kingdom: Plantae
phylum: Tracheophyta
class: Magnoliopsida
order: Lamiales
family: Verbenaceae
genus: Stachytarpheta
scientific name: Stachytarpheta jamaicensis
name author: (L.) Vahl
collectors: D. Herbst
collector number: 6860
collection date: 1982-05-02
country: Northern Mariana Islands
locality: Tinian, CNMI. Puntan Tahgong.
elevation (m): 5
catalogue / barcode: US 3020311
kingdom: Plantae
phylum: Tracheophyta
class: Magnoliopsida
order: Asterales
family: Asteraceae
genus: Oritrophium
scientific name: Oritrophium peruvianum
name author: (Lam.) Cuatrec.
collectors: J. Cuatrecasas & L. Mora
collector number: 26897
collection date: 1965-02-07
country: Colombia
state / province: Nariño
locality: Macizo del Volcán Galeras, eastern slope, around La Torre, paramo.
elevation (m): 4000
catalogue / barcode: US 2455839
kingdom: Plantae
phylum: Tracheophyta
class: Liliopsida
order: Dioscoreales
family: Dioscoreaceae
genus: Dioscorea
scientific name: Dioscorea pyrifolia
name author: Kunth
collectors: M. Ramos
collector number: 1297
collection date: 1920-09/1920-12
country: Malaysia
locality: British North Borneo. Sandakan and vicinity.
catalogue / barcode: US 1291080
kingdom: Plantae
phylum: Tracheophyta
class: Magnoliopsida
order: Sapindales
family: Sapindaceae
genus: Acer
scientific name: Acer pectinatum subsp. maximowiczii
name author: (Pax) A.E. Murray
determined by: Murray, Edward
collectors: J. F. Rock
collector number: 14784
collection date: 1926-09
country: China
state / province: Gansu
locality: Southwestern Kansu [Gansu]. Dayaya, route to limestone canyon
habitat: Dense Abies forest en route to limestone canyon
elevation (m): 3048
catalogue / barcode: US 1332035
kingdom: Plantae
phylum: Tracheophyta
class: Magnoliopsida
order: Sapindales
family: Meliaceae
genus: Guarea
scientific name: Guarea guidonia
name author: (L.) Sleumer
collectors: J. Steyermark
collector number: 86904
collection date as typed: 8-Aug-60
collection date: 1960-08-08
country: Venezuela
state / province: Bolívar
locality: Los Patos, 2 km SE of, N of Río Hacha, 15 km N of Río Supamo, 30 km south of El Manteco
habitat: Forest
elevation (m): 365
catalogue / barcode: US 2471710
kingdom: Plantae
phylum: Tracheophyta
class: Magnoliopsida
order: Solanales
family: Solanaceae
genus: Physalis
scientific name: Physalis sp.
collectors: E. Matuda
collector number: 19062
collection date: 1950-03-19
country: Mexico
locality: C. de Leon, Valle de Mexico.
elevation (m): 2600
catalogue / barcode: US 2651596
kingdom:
★ ★ ★ ★ ★ ★ ★
### Stated exercise
Copy every line of the material above word for word, keeping the original order.

### Expected answer
kingdom: Plantae
phylum: Tracheophyta
class: Magnoliopsida
order: Lamiales
family: Verbenaceae
genus: Stachytarpheta
scientific name: Stachytarpheta jamaicensis
name author: (L.) Vahl
collectors: D. Herbst
collector number: 6860
collection date: 1982-05-02
country: Northern Mariana Islands
locality: Tinian, CNMI. Puntan Tahgong.
elevation (m): 5
catalogue / barcode: US 3020311
kingdom: Plantae
phylum: Tracheophyta
class: Magnoliopsida
order: Asterales
family: Asteraceae
genus: Oritrophium
scientific name: Oritrophium peruvianum
name author: (Lam.) Cuatrec.
collectors: J. Cuatrecasas & L. Mora
collector number: 26897
collection date: 1965-02-07
country: Colombia
state / province: Nariño
locality: Macizo del Volcán Galeras, eastern slope, around La Torre, paramo.
elevation (m): 4000
catalogue / barcode: US 2455839
kingdom: Plantae
phylum: Tracheophyta
class: Liliopsida
order: Dioscoreales
family: Dioscoreaceae
genus: Dioscorea
scientific name: Dioscorea pyrifolia
name author: Kunth
collectors: M. Ramos
collector number: 1297
collection date: 1920-09/1920-12
country: Malaysia
locality: British North Borneo. Sandakan and vicinity.
catalogue / barcode: US 1291080
kingdom: Plantae
phylum: Tracheophyta
class: Magnoliopsida
order: Sapindales
family: Sapindaceae
genus: Acer
scientific name: Acer pectinatum subsp. maximowiczii
name author: (Pax) A.E. Murray
determined by: Murray, Edward
collectors: J. F. Rock
collector number: 14784
collection date: 1926-09
country: China
state / province: Gansu
locality: Southwestern Kansu [Gansu]. Dayaya, route to limestone canyon
habitat: Dense Abies forest en route to limestone canyon
elevation (m): 3048
catalogue / barcode: US 1332035
kingdom: Plantae
phylum: Tracheophyta
class: Magnoliopsida
order: Sapindales
family: Meliaceae
genus: Guarea
scientific name: Guarea guidonia
name author: (L.) Sleumer
collectors: J. Steyermark
collector number: 86904
collection date as typed: 8-Aug-60
collection date: 1960-08-08
country: Venezuela
state / province: Bolívar
locality: Los Patos, 2 km SE of, N of Río Hacha, 15 km N of Río Supamo, 30 km south of El Manteco
habitat: Forest
elevation (m): 365
catalogue / barcode: US 2471710
kingdom: Plantae
phylum: Tracheophyta
class: Magnoliopsida
order: Solanales
family: Solanaceae
genus: Physalis
scientific name: Physalis sp.
collectors: E. Matuda
collector number: 19062
collection date: 1950-03-19
country: Mexico
locality: C. de Leon, Valle de Mexico.
elevation (m): 2600
catalogue / barcode: US 2651596
kingdom:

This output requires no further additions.